> EXCERPT
She has been at our church her whole life. Her mom died more than a decade ago. She was married some 30 years ago. I joke that she should come by more often at less momentous occasions. She graces my poor humour with a half-second’s smile. 

My office is chock full of books. There are six comfortable chairs. A desk fit for an admiral or a petty dictator.

There is also a table with tissues.

Turns out people cry often when they meet with a pastor. At one point, I counted some eight or nine visitors in a row needed the tissue box. I don’t think it’s me personally . . . 

Of course, she apologizes for crying, both in person and afterwards via email. What is it in Anglo-Saxon cultures that we think tears blameworthy? It’s not just her. Most cry and then apologize. I often also joke they should come by sometime for no reason at all, just to chat. That way they, and I, won’t necessarily associate pastoral visits with tears.

> GOAL OF THE EXERCISE
Transcribe the passage above on a church member's pastoral visits word for word, in its entirety.

> DATA PROVIDED

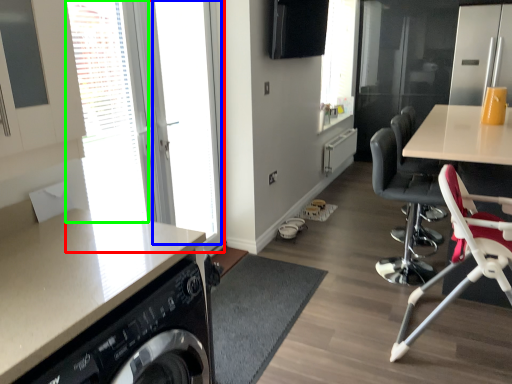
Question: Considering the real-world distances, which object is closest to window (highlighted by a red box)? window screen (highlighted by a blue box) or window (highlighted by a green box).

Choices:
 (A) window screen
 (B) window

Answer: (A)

> RESPONSE
She has been at our church her whole life. Her mom died more than a decade ago. She was married some 30 years ago. I joke that she should come by more often at less momentous occasions. She graces my poor humour with a half-second’s smile. 

My office is chock full of books. There are six comfortable chairs. A desk fit for an admiral or a petty dictator.

There is also a table with tissues.

Turns out people cry often when they meet with a pastor. At one point, I counted some eight or nine visitors in a row needed the tissue box. I don’t think it’s me personally . . . 

Of course, she apologizes for crying, both in person and afterwards via email. What is it in Anglo-Saxon cultures that we think tears blameworthy? It’s not just her. Most cry and then apologize. I often also joke they should come by sometime for no reason at all, just to chat. That way they, and I, won’t necessarily associate pastoral visits with tears.